(Okay, so Peter King won't be my new best friend, but I do want to thank him for treading the same path as I am and clearing away much of the underbrush that would, no doubt, otherwise trip me up.)
In speaking about the necessity of calling home "mine" (albeit a "mine" that is often regularly and gracefully shared with others who also call it "mine"), and about how the ability to exclude others is a necessary attribute of home, King (in his book, In Dwelling) goes on to quote, approvingly, Roger Scruton on the nature of possessing:
These quotes come, appropriately, from Scruton's book called The Meaning of Conservatism (2001) and as much as they shocked me in the context of King, they also offer a keen insight into the challenges environmentalists face as we work to bring a more humble ideology of stewardship, tenancy, and usufruct back into western thought.
“Ownership is the primary relations through which man and nature come together."
"Through property man imbues the world with will, and begins therein to discover himself as a social being… "
"[Through ownership] the object is lifted out of mere ‘thinghood’ and rendered up to humanity.”
For Scruton, humans and nature (as if humans were not in their very being a part of nature!) come to into relationship only when humans reach across the divide to possess and impose their will upon nature. Scruton is using his school of philosophy to mend a breach between humans and nature that his school of philosophy created in the first place!
Spiritual environmentalists might counter Scruton's thinking with Psalm 24:1 as an anthem: "The earth is the LORD's, and the fulness thereof; the world, and they that dwell therein."
In this view, humans and nature are part and parcel of God's creation, of nature. We enter relationship with each other through this mutual awareness, mutual status. We do not need to possess and subdue nature to enter into relationship.
And nature does not need us to lift it out of its indignity of "thinghood." In the narrative of creation, God made the world and at each step, before we humans ever came on the scene, the world was declared: good.
The first humans were given permission to use, indeed were charged with the task of using, the resources of the world to create home. But permission to use - which is an expression of relationship - is not the same as permission to own. Nor does 'use' necessarily mean to manipulate, change, handle or manhandle. I "use" the view of the tree outside my window although I never even touch it. I "use" you, my readers and audience, in this joyous semi-anonymous communication as my muses.
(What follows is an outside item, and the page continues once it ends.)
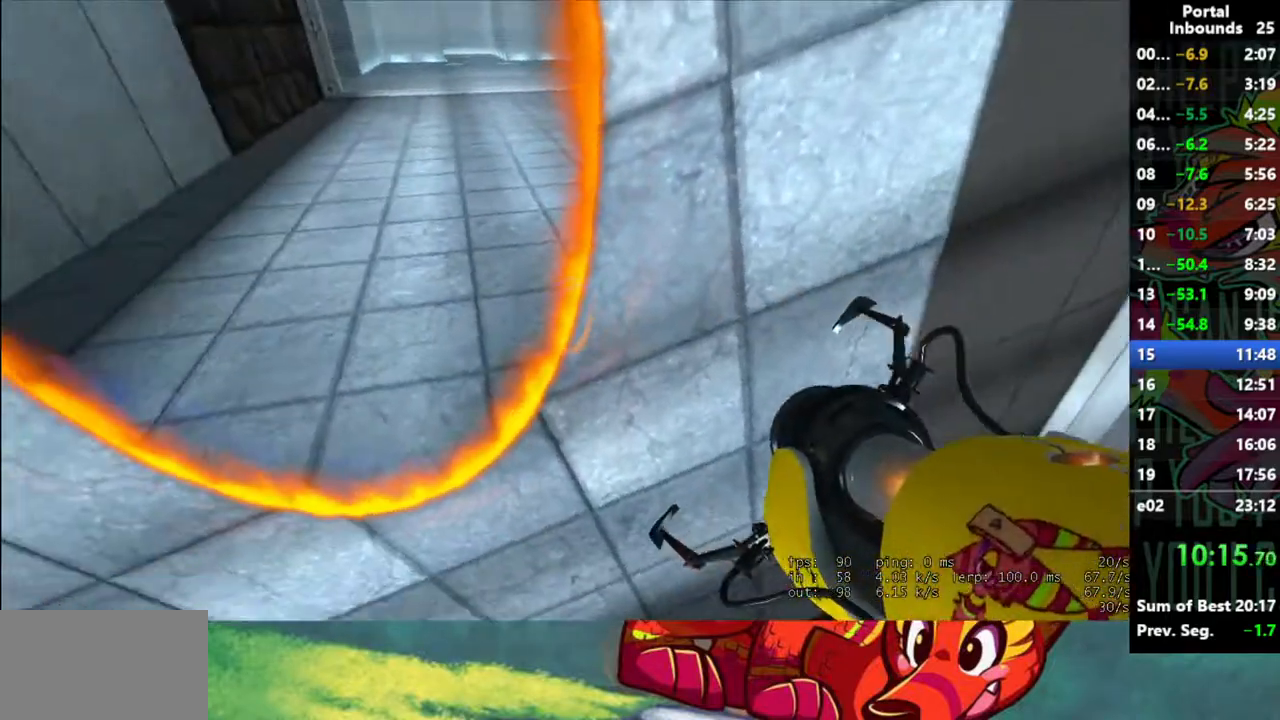
{"keys": [], "mouse": [], "events": [[283, "mouse_right", "down"], [367, "mouse_right", "up"]]}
Were it not for you, I would not be writing this, but I do not own you in any way. Nor, after writing these words, do I "own" them. Nor do you "own" the internet, though you most certainly use it.
Possession is not, then, the foundation of social being (although it is a prelude to enhancing or confounding it). Simply being in the presence of another, including nature, is.
And then the question becomes, now what ought I do?